Friday, May 31, 2019

Draft La(r)ger


Never did like Technical Drawing classes at school, as you can tell.

Actually this is merely a draft to ping over to the graphical artist in Latvia, who will make it more legible to the millennials amongst us.

Always been a back of the napkin guy at heart, and a fan of Leonardo.

Research out of Cambridge this week indicates Da Vinci likely had ADHD and invariably quit one project for another... 'quit' being a relative term seeing how the Mona Lisa looked finished to me last time I saw it.

But it's good to know that the greatest mechanical genius the renaissance produced was a quitter... it's a comfort to us all in our old age.

Or as Homer Simpson put it, I'm tired of telling you not to be a quitter... I quit.

Thursday, May 30, 2019

Re: Build


Looking at the previous post, attractive as the safer option appears, a review of performance data points to the benefit of larger rotors at this stage of the game.

- Your goal -
In the blog post, what did the research out of Cambridge indicate about Da Vinci? The lines that come next are separate material with no connection to the blog post.

- Provided data -
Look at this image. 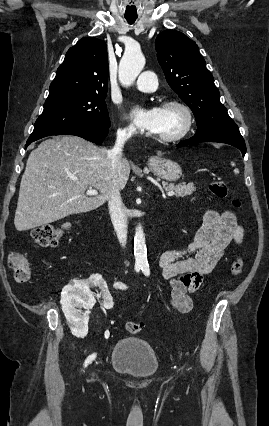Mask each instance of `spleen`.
I'll return each instance as SVG.
<instances>
[{
    "label": "spleen",
    "mask_w": 269,
    "mask_h": 426,
    "mask_svg": "<svg viewBox=\"0 0 269 426\" xmlns=\"http://www.w3.org/2000/svg\"><path fill=\"white\" fill-rule=\"evenodd\" d=\"M231 165H232V166H235V163H234V162H231ZM234 173H235V174H238V173H239V170H238V169H234Z\"/></svg>",
    "instance_id": "3e777b00"
}]
</instances>
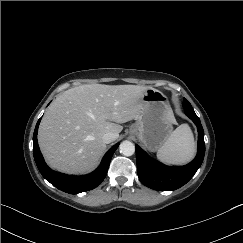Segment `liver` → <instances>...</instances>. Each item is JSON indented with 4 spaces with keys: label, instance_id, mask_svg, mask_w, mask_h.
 Returning a JSON list of instances; mask_svg holds the SVG:
<instances>
[{
    "label": "liver",
    "instance_id": "1",
    "mask_svg": "<svg viewBox=\"0 0 243 243\" xmlns=\"http://www.w3.org/2000/svg\"><path fill=\"white\" fill-rule=\"evenodd\" d=\"M149 87L85 84L66 90L43 116L38 143L50 167L70 174L93 170L106 150L102 136L116 139L125 123L139 115Z\"/></svg>",
    "mask_w": 243,
    "mask_h": 243
}]
</instances>
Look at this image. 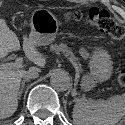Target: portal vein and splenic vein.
<instances>
[{"instance_id": "portal-vein-and-splenic-vein-1", "label": "portal vein and splenic vein", "mask_w": 125, "mask_h": 125, "mask_svg": "<svg viewBox=\"0 0 125 125\" xmlns=\"http://www.w3.org/2000/svg\"><path fill=\"white\" fill-rule=\"evenodd\" d=\"M72 64L76 67V65L73 62ZM22 67H23V58L21 57L16 58L15 62H10V63H5L0 65L1 69H20Z\"/></svg>"}]
</instances>
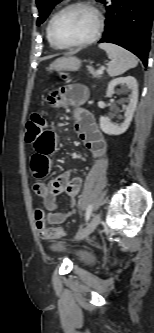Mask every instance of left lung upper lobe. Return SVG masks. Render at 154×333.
I'll list each match as a JSON object with an SVG mask.
<instances>
[{
  "label": "left lung upper lobe",
  "mask_w": 154,
  "mask_h": 333,
  "mask_svg": "<svg viewBox=\"0 0 154 333\" xmlns=\"http://www.w3.org/2000/svg\"><path fill=\"white\" fill-rule=\"evenodd\" d=\"M62 0H36L37 7L39 9V17L37 25H40L47 18L52 8ZM102 1V0H98Z\"/></svg>",
  "instance_id": "5c2ea615"
}]
</instances>
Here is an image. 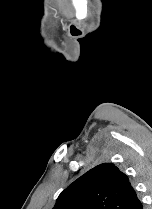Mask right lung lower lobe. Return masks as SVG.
<instances>
[{
	"label": "right lung lower lobe",
	"mask_w": 152,
	"mask_h": 209,
	"mask_svg": "<svg viewBox=\"0 0 152 209\" xmlns=\"http://www.w3.org/2000/svg\"><path fill=\"white\" fill-rule=\"evenodd\" d=\"M128 209H143V205L141 201L136 197V199L133 201L131 206Z\"/></svg>",
	"instance_id": "1"
}]
</instances>
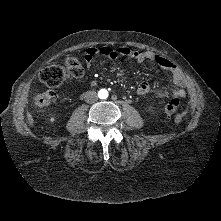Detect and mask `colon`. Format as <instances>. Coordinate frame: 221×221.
Segmentation results:
<instances>
[{
	"mask_svg": "<svg viewBox=\"0 0 221 221\" xmlns=\"http://www.w3.org/2000/svg\"><path fill=\"white\" fill-rule=\"evenodd\" d=\"M84 74V68L77 57H69L63 65H50L44 68L39 75L40 81L47 87L53 88L71 78H79ZM56 95L52 90L38 91L34 94L33 101L36 109L46 111L54 102ZM180 107V99L172 98L164 107L167 115L175 114Z\"/></svg>",
	"mask_w": 221,
	"mask_h": 221,
	"instance_id": "colon-1",
	"label": "colon"
}]
</instances>
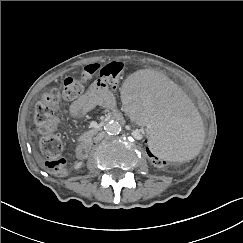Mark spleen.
<instances>
[{
	"instance_id": "spleen-1",
	"label": "spleen",
	"mask_w": 243,
	"mask_h": 243,
	"mask_svg": "<svg viewBox=\"0 0 243 243\" xmlns=\"http://www.w3.org/2000/svg\"><path fill=\"white\" fill-rule=\"evenodd\" d=\"M123 92L126 112L135 120L150 124L149 143L158 156L183 161L198 153L203 127L180 84L145 69L129 76Z\"/></svg>"
}]
</instances>
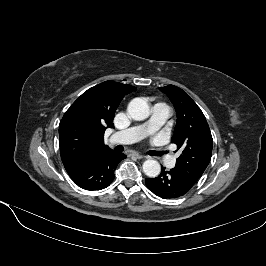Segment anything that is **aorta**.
Returning <instances> with one entry per match:
<instances>
[{
    "label": "aorta",
    "instance_id": "aorta-1",
    "mask_svg": "<svg viewBox=\"0 0 266 266\" xmlns=\"http://www.w3.org/2000/svg\"><path fill=\"white\" fill-rule=\"evenodd\" d=\"M128 115L136 121H141L150 115L149 105L141 98L133 99L128 105ZM143 171L148 177H157L160 174L161 166L156 160H146L143 163Z\"/></svg>",
    "mask_w": 266,
    "mask_h": 266
}]
</instances>
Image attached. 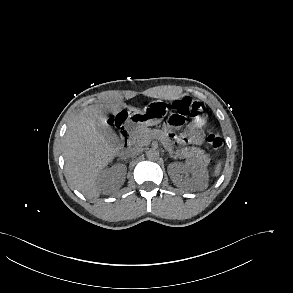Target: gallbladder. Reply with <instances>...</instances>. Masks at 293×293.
Returning a JSON list of instances; mask_svg holds the SVG:
<instances>
[{
    "instance_id": "bac80fb5",
    "label": "gallbladder",
    "mask_w": 293,
    "mask_h": 293,
    "mask_svg": "<svg viewBox=\"0 0 293 293\" xmlns=\"http://www.w3.org/2000/svg\"><path fill=\"white\" fill-rule=\"evenodd\" d=\"M97 130L111 143H118L119 142V138L118 136L115 134V132L113 131V129L111 128V126H109L106 123H103L101 121H97L95 124Z\"/></svg>"
}]
</instances>
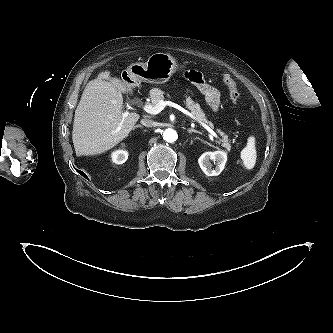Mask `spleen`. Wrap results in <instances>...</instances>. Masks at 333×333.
I'll list each match as a JSON object with an SVG mask.
<instances>
[{"mask_svg":"<svg viewBox=\"0 0 333 333\" xmlns=\"http://www.w3.org/2000/svg\"><path fill=\"white\" fill-rule=\"evenodd\" d=\"M256 149H255V138L250 136L247 141L246 147L241 151V159L244 167L247 170L254 168L256 163Z\"/></svg>","mask_w":333,"mask_h":333,"instance_id":"1","label":"spleen"}]
</instances>
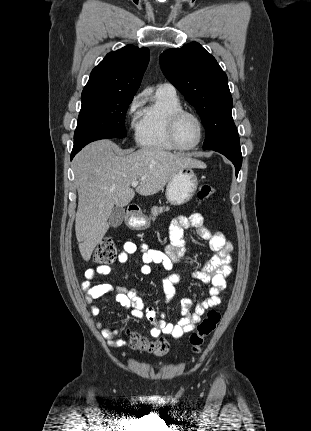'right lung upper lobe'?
I'll use <instances>...</instances> for the list:
<instances>
[{
	"instance_id": "1",
	"label": "right lung upper lobe",
	"mask_w": 311,
	"mask_h": 431,
	"mask_svg": "<svg viewBox=\"0 0 311 431\" xmlns=\"http://www.w3.org/2000/svg\"><path fill=\"white\" fill-rule=\"evenodd\" d=\"M149 58L148 48L133 45L108 53L92 70L83 92L135 95Z\"/></svg>"
}]
</instances>
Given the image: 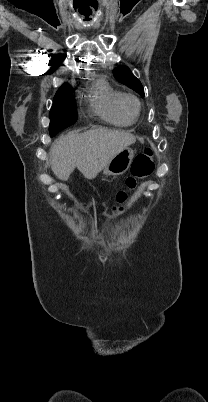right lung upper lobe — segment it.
Instances as JSON below:
<instances>
[{"instance_id":"cb5924a9","label":"right lung upper lobe","mask_w":208,"mask_h":402,"mask_svg":"<svg viewBox=\"0 0 208 402\" xmlns=\"http://www.w3.org/2000/svg\"><path fill=\"white\" fill-rule=\"evenodd\" d=\"M70 92H71V87L68 84H63L55 96L70 93Z\"/></svg>"}]
</instances>
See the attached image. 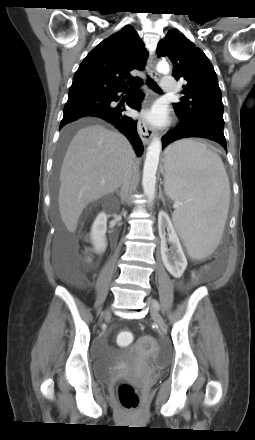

- Full answer -
It indicated that Da Vinci likely had ADHD and invariably quit one project for another.